Please copy out every line of the rows below, character for character, keeping each line as it stands.

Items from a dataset
┌──
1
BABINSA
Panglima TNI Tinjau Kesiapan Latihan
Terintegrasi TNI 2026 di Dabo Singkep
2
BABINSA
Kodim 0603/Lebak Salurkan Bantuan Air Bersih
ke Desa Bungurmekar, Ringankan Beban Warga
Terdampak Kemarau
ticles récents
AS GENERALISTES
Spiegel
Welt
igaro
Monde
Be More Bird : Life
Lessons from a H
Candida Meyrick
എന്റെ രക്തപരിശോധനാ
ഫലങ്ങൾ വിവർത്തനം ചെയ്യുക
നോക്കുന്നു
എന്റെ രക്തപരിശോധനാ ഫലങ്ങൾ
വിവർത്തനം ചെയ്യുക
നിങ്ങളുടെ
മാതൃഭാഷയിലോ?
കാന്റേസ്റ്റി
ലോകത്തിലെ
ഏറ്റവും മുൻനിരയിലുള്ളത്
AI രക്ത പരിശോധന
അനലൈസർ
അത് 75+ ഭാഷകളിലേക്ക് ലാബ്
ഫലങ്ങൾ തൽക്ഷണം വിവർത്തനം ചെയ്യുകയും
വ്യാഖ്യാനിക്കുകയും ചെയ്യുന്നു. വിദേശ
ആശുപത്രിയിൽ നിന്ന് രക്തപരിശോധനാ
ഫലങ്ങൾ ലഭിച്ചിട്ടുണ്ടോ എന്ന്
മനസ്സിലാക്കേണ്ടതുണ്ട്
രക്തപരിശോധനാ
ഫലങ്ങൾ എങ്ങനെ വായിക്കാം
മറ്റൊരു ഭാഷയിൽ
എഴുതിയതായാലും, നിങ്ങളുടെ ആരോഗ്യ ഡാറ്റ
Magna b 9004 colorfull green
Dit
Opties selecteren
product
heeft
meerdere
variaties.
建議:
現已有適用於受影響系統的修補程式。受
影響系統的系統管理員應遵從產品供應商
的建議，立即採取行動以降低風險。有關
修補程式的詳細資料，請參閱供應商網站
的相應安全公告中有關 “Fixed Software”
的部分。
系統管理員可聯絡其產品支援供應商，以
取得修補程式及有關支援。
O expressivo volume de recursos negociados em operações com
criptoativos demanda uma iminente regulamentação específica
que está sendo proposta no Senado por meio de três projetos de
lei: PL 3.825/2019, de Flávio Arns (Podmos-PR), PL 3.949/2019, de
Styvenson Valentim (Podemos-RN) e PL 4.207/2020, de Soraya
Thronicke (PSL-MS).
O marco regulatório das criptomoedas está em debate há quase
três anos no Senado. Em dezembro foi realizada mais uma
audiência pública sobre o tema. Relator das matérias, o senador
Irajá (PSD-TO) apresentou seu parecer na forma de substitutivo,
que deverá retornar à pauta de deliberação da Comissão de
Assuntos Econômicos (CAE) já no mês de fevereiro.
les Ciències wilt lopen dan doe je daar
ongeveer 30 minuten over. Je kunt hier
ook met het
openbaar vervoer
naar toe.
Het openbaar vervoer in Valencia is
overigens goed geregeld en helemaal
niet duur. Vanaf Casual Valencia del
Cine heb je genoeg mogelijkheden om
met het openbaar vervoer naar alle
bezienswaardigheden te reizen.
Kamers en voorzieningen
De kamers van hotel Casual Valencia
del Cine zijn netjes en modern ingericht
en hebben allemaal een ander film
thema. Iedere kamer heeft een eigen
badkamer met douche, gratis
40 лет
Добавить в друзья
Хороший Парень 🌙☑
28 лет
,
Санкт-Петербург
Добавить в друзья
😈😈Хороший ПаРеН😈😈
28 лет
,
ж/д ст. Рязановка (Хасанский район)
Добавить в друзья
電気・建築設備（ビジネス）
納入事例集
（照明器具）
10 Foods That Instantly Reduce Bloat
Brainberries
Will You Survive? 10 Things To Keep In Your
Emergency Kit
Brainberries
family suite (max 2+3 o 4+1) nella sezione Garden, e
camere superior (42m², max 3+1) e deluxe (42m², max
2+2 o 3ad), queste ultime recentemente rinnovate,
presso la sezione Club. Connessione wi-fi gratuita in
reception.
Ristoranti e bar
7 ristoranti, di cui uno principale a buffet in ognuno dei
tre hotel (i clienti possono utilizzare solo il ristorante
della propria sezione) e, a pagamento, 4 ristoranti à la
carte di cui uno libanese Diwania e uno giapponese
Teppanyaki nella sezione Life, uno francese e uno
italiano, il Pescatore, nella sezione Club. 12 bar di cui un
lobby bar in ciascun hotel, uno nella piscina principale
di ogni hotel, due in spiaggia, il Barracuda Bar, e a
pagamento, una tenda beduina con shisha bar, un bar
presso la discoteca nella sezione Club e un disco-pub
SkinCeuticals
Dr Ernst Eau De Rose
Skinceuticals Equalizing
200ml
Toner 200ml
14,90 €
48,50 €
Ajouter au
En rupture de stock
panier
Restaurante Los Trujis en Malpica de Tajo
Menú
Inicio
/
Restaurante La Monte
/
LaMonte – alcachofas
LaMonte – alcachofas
└──
> _TASK SOLUTION_:
1
BABINSA
Panglima TNI Tinjau Kesiapan Latihan
Terintegrasi TNI 2026 di Dabo Singkep
2
BABINSA
Kodim 0603/Lebak Salurkan Bantuan Air Bersih
ke Desa Bungurmekar, Ringankan Beban Warga
Terdampak Kemarau
ticles récents
AS GENERALISTES
Spiegel
Welt
igaro
Monde
Be More Bird : Life
Lessons from a H
Candida Meyrick
എന്റെ രക്തപരിശോധനാ
ഫലങ്ങൾ വിവർത്തനം ചെയ്യുക
നോക്കുന്നു
എന്റെ രക്തപരിശോധനാ ഫലങ്ങൾ
വിവർത്തനം ചെയ്യുക
നിങ്ങളുടെ
മാതൃഭാഷയിലോ?
കാന്റേസ്റ്റി
ലോകത്തിലെ
ഏറ്റവും മുൻനിരയിലുള്ളത്
AI രക്ത പരിശോധന
അനലൈസർ
അത് 75+ ഭാഷകളിലേക്ക് ലാബ്
ഫലങ്ങൾ തൽക്ഷണം വിവർത്തനം ചെയ്യുകയും
വ്യാഖ്യാനിക്കുകയും ചെയ്യുന്നു. വിദേശ
ആശുപത്രിയിൽ നിന്ന് രക്തപരിശോധനാ
ഫലങ്ങൾ ലഭിച്ചിട്ടുണ്ടോ എന്ന്
മനസ്സിലാക്കേണ്ടതുണ്ട്
രക്തപരിശോധനാ
ഫലങ്ങൾ എങ്ങനെ വായിക്കാം
മറ്റൊരു ഭാഷയിൽ
എഴുതിയതായാലും, നിങ്ങളുടെ ആരോഗ്യ ഡാറ്റ
Magna b 9004 colorfull green
Dit
Opties selecteren
product
heeft
meerdere
variaties.
建議:
現已有適用於受影響系統的修補程式。受
影響系統的系統管理員應遵從產品供應商
的建議，立即採取行動以降低風險。有關
修補程式的詳細資料，請參閱供應商網站
的相應安全公告中有關 “Fixed Software”
的部分。
系統管理員可聯絡其產品支援供應商，以
取得修補程式及有關支援。
O expressivo volume de recursos negociados em operações com
criptoativos demanda uma iminente regulamentação específica
que está sendo proposta no Senado por meio de três projetos de
lei: PL 3.825/2019, de Flávio Arns (Podmos-PR), PL 3.949/2019, de
Styvenson Valentim (Podemos-RN) e PL 4.207/2020, de Soraya
Thronicke (PSL-MS).
O marco regulatório das criptomoedas está em debate há quase
três anos no Senado. Em dezembro foi realizada mais uma
audiência pública sobre o tema. Relator das matérias, o senador
Irajá (PSD-TO) apresentou seu parecer na forma de substitutivo,
que deverá retornar à pauta de deliberação da Comissão de
Assuntos Econômicos (CAE) já no mês de fevereiro.
les Ciències wilt lopen dan doe je daar
ongeveer 30 minuten over. Je kunt hier
ook met het
openbaar vervoer
naar toe.
Het openbaar vervoer in Valencia is
overigens goed geregeld en helemaal
niet duur. Vanaf Casual Valencia del
Cine heb je genoeg mogelijkheden om
met het openbaar vervoer naar alle
bezienswaardigheden te reizen.
Kamers en voorzieningen
De kamers van hotel Casual Valencia
del Cine zijn netjes en modern ingericht
en hebben allemaal een ander film
thema. Iedere kamer heeft een eigen
badkamer met douche, gratis
40 лет
Добавить в друзья
Хороший Парень 🌙☑
28 лет
,
Санкт-Петербург
Добавить в друзья
😈😈Хороший ПаРеН😈😈
28 лет
,
ж/д ст. Рязановка (Хасанский район)
Добавить в друзья
電気・建築設備（ビジネス）
納入事例集
（照明器具）
10 Foods That Instantly Reduce Bloat
Brainberries
Will You Survive? 10 Things To Keep In Your
Emergency Kit
Brainberries
family suite (max 2+3 o 4+1) nella sezione Garden, e
camere superior (42m², max 3+1) e deluxe (42m², max
2+2 o 3ad), queste ultime recentemente rinnovate,
presso la sezione Club. Connessione wi-fi gratuita in
reception.
Ristoranti e bar
7 ristoranti, di cui uno principale a buffet in ognuno dei
tre hotel (i clienti possono utilizzare solo il ristorante
della propria sezione) e, a pagamento, 4 ristoranti à la
carte di cui uno libanese Diwania e uno giapponese
Teppanyaki nella sezione Life, uno francese e uno
italiano, il Pescatore, nella sezione Club. 12 bar di cui un
lobby bar in ciascun hotel, uno nella piscina principale
di ogni hotel, due in spiaggia, il Barracuda Bar, e a
pagamento, una tenda beduina con shisha bar, un bar
presso la discoteca nella sezione Club e un disco-pub
SkinCeuticals
Dr Ernst Eau De Rose
Skinceuticals Equalizing
200ml
Toner 200ml
14,90 €
48,50 €
Ajouter au
En rupture de stock
panier
Restaurante Los Trujis en Malpica de Tajo
Menú
Inicio
/
Restaurante La Monte
/
LaMonte – alcachofas
LaMonte – alcachofas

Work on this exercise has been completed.